__DATA SHOWN__
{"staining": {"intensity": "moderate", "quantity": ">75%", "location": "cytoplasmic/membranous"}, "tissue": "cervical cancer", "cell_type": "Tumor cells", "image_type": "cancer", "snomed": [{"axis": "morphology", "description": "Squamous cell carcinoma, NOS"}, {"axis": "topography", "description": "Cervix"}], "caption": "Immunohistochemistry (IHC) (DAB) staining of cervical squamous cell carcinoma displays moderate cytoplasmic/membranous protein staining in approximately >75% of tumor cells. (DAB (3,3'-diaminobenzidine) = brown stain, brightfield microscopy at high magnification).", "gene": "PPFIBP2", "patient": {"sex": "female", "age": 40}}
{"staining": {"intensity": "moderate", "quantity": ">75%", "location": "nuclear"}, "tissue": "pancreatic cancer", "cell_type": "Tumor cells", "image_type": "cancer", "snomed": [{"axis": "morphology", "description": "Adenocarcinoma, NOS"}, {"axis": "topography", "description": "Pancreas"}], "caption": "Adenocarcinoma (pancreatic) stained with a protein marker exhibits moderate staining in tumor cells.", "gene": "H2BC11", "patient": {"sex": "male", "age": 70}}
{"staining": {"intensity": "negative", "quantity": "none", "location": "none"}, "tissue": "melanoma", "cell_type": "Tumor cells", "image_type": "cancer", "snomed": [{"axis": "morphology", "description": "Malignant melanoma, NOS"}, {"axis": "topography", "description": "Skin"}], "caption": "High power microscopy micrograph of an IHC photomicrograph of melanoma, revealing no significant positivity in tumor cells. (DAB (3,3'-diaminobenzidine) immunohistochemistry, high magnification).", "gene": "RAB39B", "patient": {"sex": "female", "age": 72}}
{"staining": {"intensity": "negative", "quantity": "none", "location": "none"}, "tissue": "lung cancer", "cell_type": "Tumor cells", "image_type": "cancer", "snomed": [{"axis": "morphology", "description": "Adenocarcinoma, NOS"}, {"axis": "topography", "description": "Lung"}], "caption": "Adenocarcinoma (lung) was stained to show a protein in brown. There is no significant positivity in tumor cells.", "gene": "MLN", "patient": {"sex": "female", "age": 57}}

__DIRECTIONS FOR THIS TASK__
Reproduce exactly, with nothing added, the lines from the one that contains "power microscopy micrograph" to the end of the data.

__PROBLEM SOLUTION__
{"staining": {"intensity": "negative", "quantity": "none", "location": "none"}, "tissue": "melanoma", "cell_type": "Tumor cells", "image_type": "cancer", "snomed": [{"axis": "morphology", "description": "Malignant melanoma, NOS"}, {"axis": "topography", "description": "Skin"}], "caption": "High power microscopy micrograph of an IHC photomicrograph of melanoma, revealing no significant positivity in tumor cells. (DAB (3,3'-diaminobenzidine) immunohistochemistry, high magnification).", "gene": "RAB39B", "patient": {"sex": "female", "age": 72}}
{"staining": {"intensity": "negative", "quantity": "none", "location": "none"}, "tissue": "lung cancer", "cell_type": "Tumor cells", "image_type": "cancer", "snomed": [{"axis": "morphology", "description": "Adenocarcinoma, NOS"}, {"axis": "topography", "description": "Lung"}], "caption": "Adenocarcinoma (lung) was stained to show a protein in brown. There is no significant positivity in tumor cells.", "gene": "MLN", "patient": {"sex": "female", "age": 57}}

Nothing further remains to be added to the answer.